From: Neil Ludban (nludban_at_[hidden])
Date: 2007-07-18 14:44:48


Good suggestion, increasing the timeout to somewhere around 12
allowed the job to finish. Initial experimentation showed that
I could get a factor of 3-4x improvement in performance using
even larger timeouts, matching the times for 64 processes and
1/4 the data set. The cluster is presently having scheduler
issues, I'll post again if I find anything else interesting.

Thanks-
-Neil

> Date: Tue, 17 Jul 2007 10:14:44 +0300
> From: "Pavel Shamis (Pasha)" <pasha_at_[hidden]>
> Subject: Re: [OMPI devel] InfiniBand timeout errors
> To: Open MPI Developers <devel_at_[hidden]>
> Message-ID: <469C6C64.4040709_at_[hidden]>
> Content-Type: text/plain; charset=ISO-8859-1; format=flowed
>
> Hi,
> Try to increase the IB time out parameter: --mca btl_mvapi_ib_timeout 14
> If the 14 will not work , try to increase little bit more (16)
>
> Thanks,
> Pasha
>
> Neil Ludban wrote:
> > Hi,
> >
> > I'm getting the errors below when calling MPI_Alltoallv() as part of
> > a matrix transpose operation. It's 100% repeatable when testing with
> > 16M matrix elements divided between 64 processes on 32 dual core nodes.

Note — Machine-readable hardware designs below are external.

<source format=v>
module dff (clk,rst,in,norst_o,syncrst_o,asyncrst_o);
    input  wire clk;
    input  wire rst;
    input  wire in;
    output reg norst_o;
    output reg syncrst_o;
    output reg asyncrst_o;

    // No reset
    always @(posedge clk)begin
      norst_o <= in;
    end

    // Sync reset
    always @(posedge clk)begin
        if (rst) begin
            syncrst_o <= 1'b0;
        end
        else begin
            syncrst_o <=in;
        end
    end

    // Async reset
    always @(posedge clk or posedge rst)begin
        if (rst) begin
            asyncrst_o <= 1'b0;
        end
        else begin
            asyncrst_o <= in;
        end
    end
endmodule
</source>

> > There are never any errors with fewer processes or elements, including
> > the same 32 nodes with only one process per node. If anyone wants
> > any additional information or has suggestions to try, please let me
> > know. Otherwise, I'll have the system rebooted and hope the problem
> > goes away.
> >
> > -Neil
> >
> >
> >
> > [0,1,7][btl_mvapi_component.c:854:mca_btl_mvapi_component_progress]

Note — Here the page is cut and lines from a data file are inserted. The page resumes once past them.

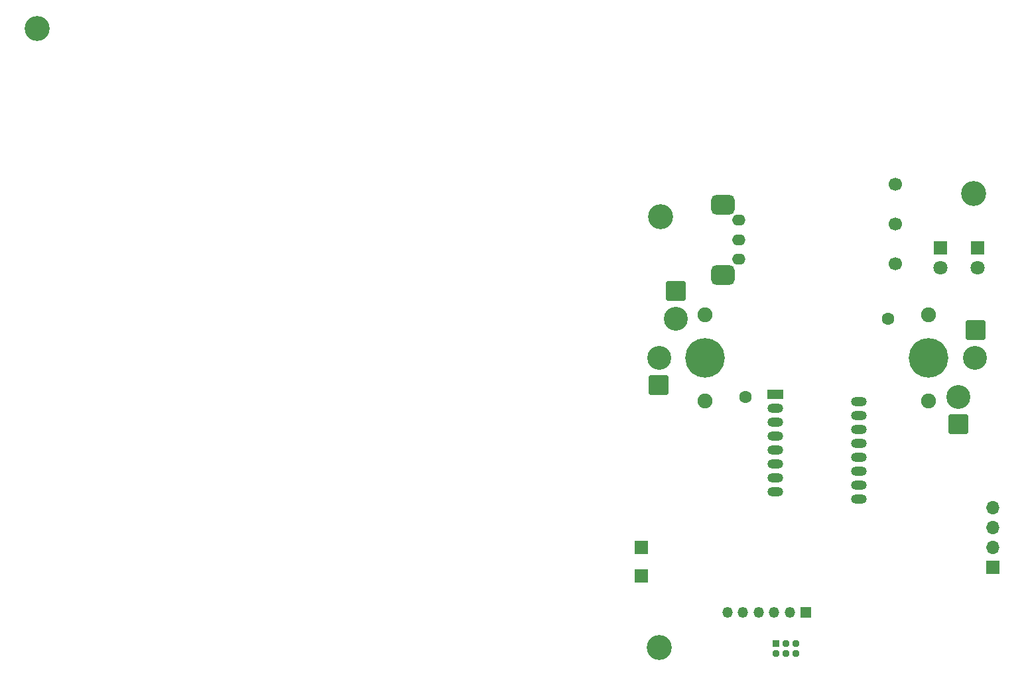
<source format=gbr>
%TF.GenerationSoftware,KiCad,Pcbnew,9.0.1*%
%TF.CreationDate,2025-04-29T20:05:43+02:00*%
%TF.ProjectId,Trackball,54726163-6b62-4616-9c6c-2e6b69636164,rev?*%
%TF.SameCoordinates,Original*%
%TF.FileFunction,Soldermask,Bot*%
%TF.FilePolarity,Negative*%
%FSLAX46Y46*%
G04 Gerber Fmt 4.6, Leading zero omitted, Abs format (unit mm)*
G04 Created by KiCad (PCBNEW 9.0.1) date 2025-04-29 20:05:43*
%MOMM*%
%LPD*%
G01*
G04 APERTURE LIST*
G04 Aperture macros list*
%AMRoundRect*
0 Rectangle with rounded corners*
0 $1 Rounding radius*
0 $2 $3 $4 $5 $6 $7 $8 $9 X,Y pos of 4 corners*
0 Add a 4 corners polygon primitive as box body*
4,1,4,$2,$3,$4,$5,$6,$7,$8,$9,$2,$3,0*
0 Add four circle primitives for the rounded corners*
1,1,$1+$1,$2,$3*
1,1,$1+$1,$4,$5*
1,1,$1+$1,$6,$7*
1,1,$1+$1,$8,$9*
0 Add four rect primitives between the rounded corners*
20,1,$1+$1,$2,$3,$4,$5,0*
20,1,$1+$1,$4,$5,$6,$7,0*
20,1,$1+$1,$6,$7,$8,$9,0*
20,1,$1+$1,$8,$9,$2,$3,0*%
G04 Aperture macros list end*
%ADD10C,3.200000*%
%ADD11R,2.000000X1.200000*%
%ADD12O,2.000000X1.200000*%
%ADD13R,0.950000X0.950000*%
%ADD14C,0.950000*%
%ADD15R,1.350000X1.350000*%
%ADD16O,1.350000X1.350000*%
%ADD17C,1.700000*%
%ADD18R,1.800000X1.800000*%
%ADD19C,1.800000*%
%ADD20R,1.700000X1.700000*%
%ADD21O,1.700000X1.700000*%
%ADD22C,1.900000*%
%ADD23C,1.600000*%
%ADD24C,3.050000*%
%ADD25C,5.050000*%
%ADD26RoundRect,0.250000X1.000000X-1.025000X1.000000X1.025000X-1.000000X1.025000X-1.000000X-1.025000X0*%
%ADD27RoundRect,0.250000X-1.000000X1.025000X-1.000000X-1.025000X1.000000X-1.025000X1.000000X1.025000X0*%
%ADD28RoundRect,0.625000X0.875000X-0.625000X0.875000X0.625000X-0.875000X0.625000X-0.875000X-0.625000X0*%
%ADD29O,1.700000X1.400000*%
G04 APERTURE END LIST*
D10*
%TO.C,H1*%
X-99575000Y14575000D03*
%TD*%
%TO.C,H4*%
X20000000Y-6500000D03*
%TD*%
%TO.C,H3*%
X-20000000Y-9500000D03*
%TD*%
D11*
%TO.C,U2*%
X-5350000Y-32185000D03*
D12*
X-5350000Y-33965000D03*
X-5350000Y-35745000D03*
X-5350000Y-37525000D03*
X-5350000Y-39305000D03*
X-5350000Y-41085000D03*
X-5350000Y-42865000D03*
X-5350000Y-44645000D03*
X5350000Y-45535000D03*
X5350000Y-43755000D03*
X5350000Y-41975000D03*
X5350000Y-40195000D03*
X5350000Y-38415000D03*
X5350000Y-36635000D03*
X5350000Y-34855000D03*
X5350000Y-33075000D03*
%TD*%
D13*
%TO.C,J3*%
X-5200000Y-64000000D03*
D14*
X-3950000Y-64000000D03*
X-2700000Y-64000000D03*
X-5200000Y-65250000D03*
X-3950000Y-65250000D03*
X-2700000Y-65250000D03*
%TD*%
D15*
%TO.C,J4*%
X-1450000Y-60050000D03*
D16*
X-3450001Y-60049999D03*
X-5450000Y-60050000D03*
X-7450001Y-60049999D03*
X-9450000Y-60050000D03*
X-11450000Y-60050001D03*
%TD*%
D17*
%TO.C,SW4*%
X10000000Y-15530000D03*
X10000000Y-10450000D03*
X10000000Y-5370000D03*
%TD*%
D18*
%TO.C,D102*%
X15800000Y-13460000D03*
D19*
X15800000Y-16000000D03*
%TD*%
D20*
%TO.C,J7*%
X-22400000Y-51750000D03*
%TD*%
%TO.C,J1*%
X22450000Y-54250000D03*
D21*
X22450000Y-51710000D03*
X22450000Y-49170000D03*
X22450000Y-46630000D03*
%TD*%
D22*
%TO.C,SW1*%
X-14250000Y-33000000D03*
D23*
X-9100000Y-32500000D03*
D24*
X-20150000Y-27500000D03*
D25*
X-14250000Y-27500000D03*
D24*
X-18050000Y-22500000D03*
D22*
X-14250000Y-22000000D03*
D26*
X-20250000Y-31000000D03*
X-18050000Y-19000000D03*
%TD*%
D10*
%TO.C,H2*%
X-20100000Y-64500000D03*
%TD*%
D18*
%TO.C,D101*%
X20550000Y-13480000D03*
D19*
X20550000Y-16020000D03*
%TD*%
D22*
%TO.C,SW2*%
X14250000Y-22000000D03*
D23*
X9100000Y-22500000D03*
D24*
X20150000Y-27500000D03*
D25*
X14250000Y-27500000D03*
D24*
X18050000Y-32500000D03*
D22*
X14250000Y-33000000D03*
D27*
X20250000Y-24000000D03*
X18050000Y-36000000D03*
%TD*%
D28*
%TO.C,SW3*%
X-12000000Y-16920000D03*
X-12000000Y-7920000D03*
D29*
X-10000000Y-14920000D03*
X-10000000Y-12420000D03*
X-10000000Y-9920000D03*
%TD*%
D20*
%TO.C,J10*%
X-22400000Y-55350000D03*
%TD*%
M02*

</source>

> > from c065 to: c077 [0,1,3][btl_mvapi_component.c:854:
> > mca_btl_mvapi_component_progress] from c069 error polling HP
> > CQ with status VAPI_RETRY_EXC_ERR status number 12 for Frag :
> > 0x2ab6590200 to: c078 error polling HP CQ with status
> > VAPI_RETRY_EXC_ERR status number 12 for Frag : 0x2ab61f6380
> > --------------------------------------------------------------------------
> > The retry count is a down counter initialized on creation of the QP. Retry
> > count is defined in the InfiniBand Spec 1.2 (12.7.38):
> > The total number of times that the sender wishes the receiver to retry tim-
> > eout, packet sequence, etc. errors before posting a completion error.
> >
> > Note that two mca parameters are involved here:
> > btl_mvapi_ib_retry_count - The number of times the sender will attempt to
> > retry (defaulted to 7, the maximum value).
> >
> > btl_mvapi_ib_timeout - The local ack timeout parameter (defaulted to 10). The
> > actual timeout value used is calculated as:
> > (4.096 micro-seconds * 2^btl_mvapi_ib_timeout).
> > See InfiniBand Spec 1.2 (12.7.34) for more details.